Her friend Kathleen Long, a retired teacher from Donegal, voted "No" before and intends to do so again.
"There needs to be more debate on Europe. I think this second poll has come around too quickly.
"I would have concerns about the Charter of Fundamental Rights. It will only take one court case in Strasbourg to override these guarantees. I believe we are taking power away from our own national government," she says.
Chef Adrian Bridgeman has switched from "No" to "Yes"
Ms Long also complains that there are too many EU directives.
"There is one in the farming community that states you can only spread slurry at specific times of year and another one which says when you can cut hedges - that for example on country roads is just dangerous. We need common sense, not silly directives."
Kevin Connick, from a rural background in Wexford, is a committed supporter of the Lisbon Treaty.
"If we weren't part of the EU we couldn't afford as a nation all we have now, good roads and infrastructure. We are much better off being part of the EU," he says.
It is clear that, this time round, the Irish electorate are better informed on the issues involved, and a lot more voters have actively looked for information about the treaty.
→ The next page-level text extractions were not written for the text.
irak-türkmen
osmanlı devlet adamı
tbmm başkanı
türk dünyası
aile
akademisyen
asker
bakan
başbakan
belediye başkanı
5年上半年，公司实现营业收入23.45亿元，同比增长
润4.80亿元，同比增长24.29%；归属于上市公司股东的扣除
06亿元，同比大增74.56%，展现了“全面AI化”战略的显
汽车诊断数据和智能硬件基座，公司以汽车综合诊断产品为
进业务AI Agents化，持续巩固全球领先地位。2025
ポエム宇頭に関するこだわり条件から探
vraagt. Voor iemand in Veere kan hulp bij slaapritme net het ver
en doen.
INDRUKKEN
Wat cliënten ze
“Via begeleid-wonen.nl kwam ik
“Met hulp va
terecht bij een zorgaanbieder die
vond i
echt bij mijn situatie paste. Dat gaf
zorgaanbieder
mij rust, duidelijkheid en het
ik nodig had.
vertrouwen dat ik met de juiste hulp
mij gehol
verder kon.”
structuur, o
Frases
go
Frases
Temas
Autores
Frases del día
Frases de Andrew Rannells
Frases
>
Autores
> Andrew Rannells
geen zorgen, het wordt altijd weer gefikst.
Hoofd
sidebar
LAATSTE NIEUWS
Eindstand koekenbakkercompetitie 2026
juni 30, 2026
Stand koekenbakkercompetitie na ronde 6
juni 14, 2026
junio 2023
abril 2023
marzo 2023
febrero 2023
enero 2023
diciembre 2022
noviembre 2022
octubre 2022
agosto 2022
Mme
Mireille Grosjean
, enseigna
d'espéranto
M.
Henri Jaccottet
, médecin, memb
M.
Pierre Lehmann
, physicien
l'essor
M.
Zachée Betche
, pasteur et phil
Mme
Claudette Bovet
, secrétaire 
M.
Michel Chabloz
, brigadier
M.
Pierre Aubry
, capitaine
North of Cardenton, chef Adrian Bridgeman from Limerick is busy preparing the carvery in time for the lunchtime rush.
He admits he voted "No" last time because he knew nothing about Lisbon.
"There was poor media coverage and the literature was hard to understand. This time around I am going to vote 'Yes'. The new campaign is easier to understand, especially regarding my concerns on unemployment and the minimum wage."
Irish voters are being lobbied intensively by both camps
But for two ladies lunching in Kells - Mona Fenton and Geraldine Carolan - there is no agreement on the best way forward.
Mona is retired and, like Mr Bridgeman, she voted "No" last time, but she is going to vote "Yes" now.
"We are struggling in recession now and I think it will be better for Ireland to vote 'Yes'. We have to borrow money... and I think we have a better chance of getting money from Europe if we agree to the treaty."
Ms Carolan, a midwife, voted "No" previously and has not been convinced to change her mind.
"I have concerns over Ireland's neutrality. We need our independence to be democratic. I don't think that we should have been asked to vote again."
Shaping the future
In Dublin city centre Jack Chambers is starting out on his university course at Trinity College, studying law and politics. He is a first-time voter and supports the referendum.
"I am confident that the doubts that the Irish people raised in the previous referendum have been dealt with through the legally binding guarantees.
"I feel that with these guarantees like taxation, the right to life and neutrality, the Irish people can be assured that the treaty is a step to creating a more progressive and democratic Europe."
He also believes Ireland needs to remain at the heart of Europe. "It is crucial for economic development, to attract foreign investment and to create employment," he says.
Voices not normally heard in political debate are speaking out about Lisbon - business leaders, sports stars, celebrities. That shows how much is at stake in this referendum.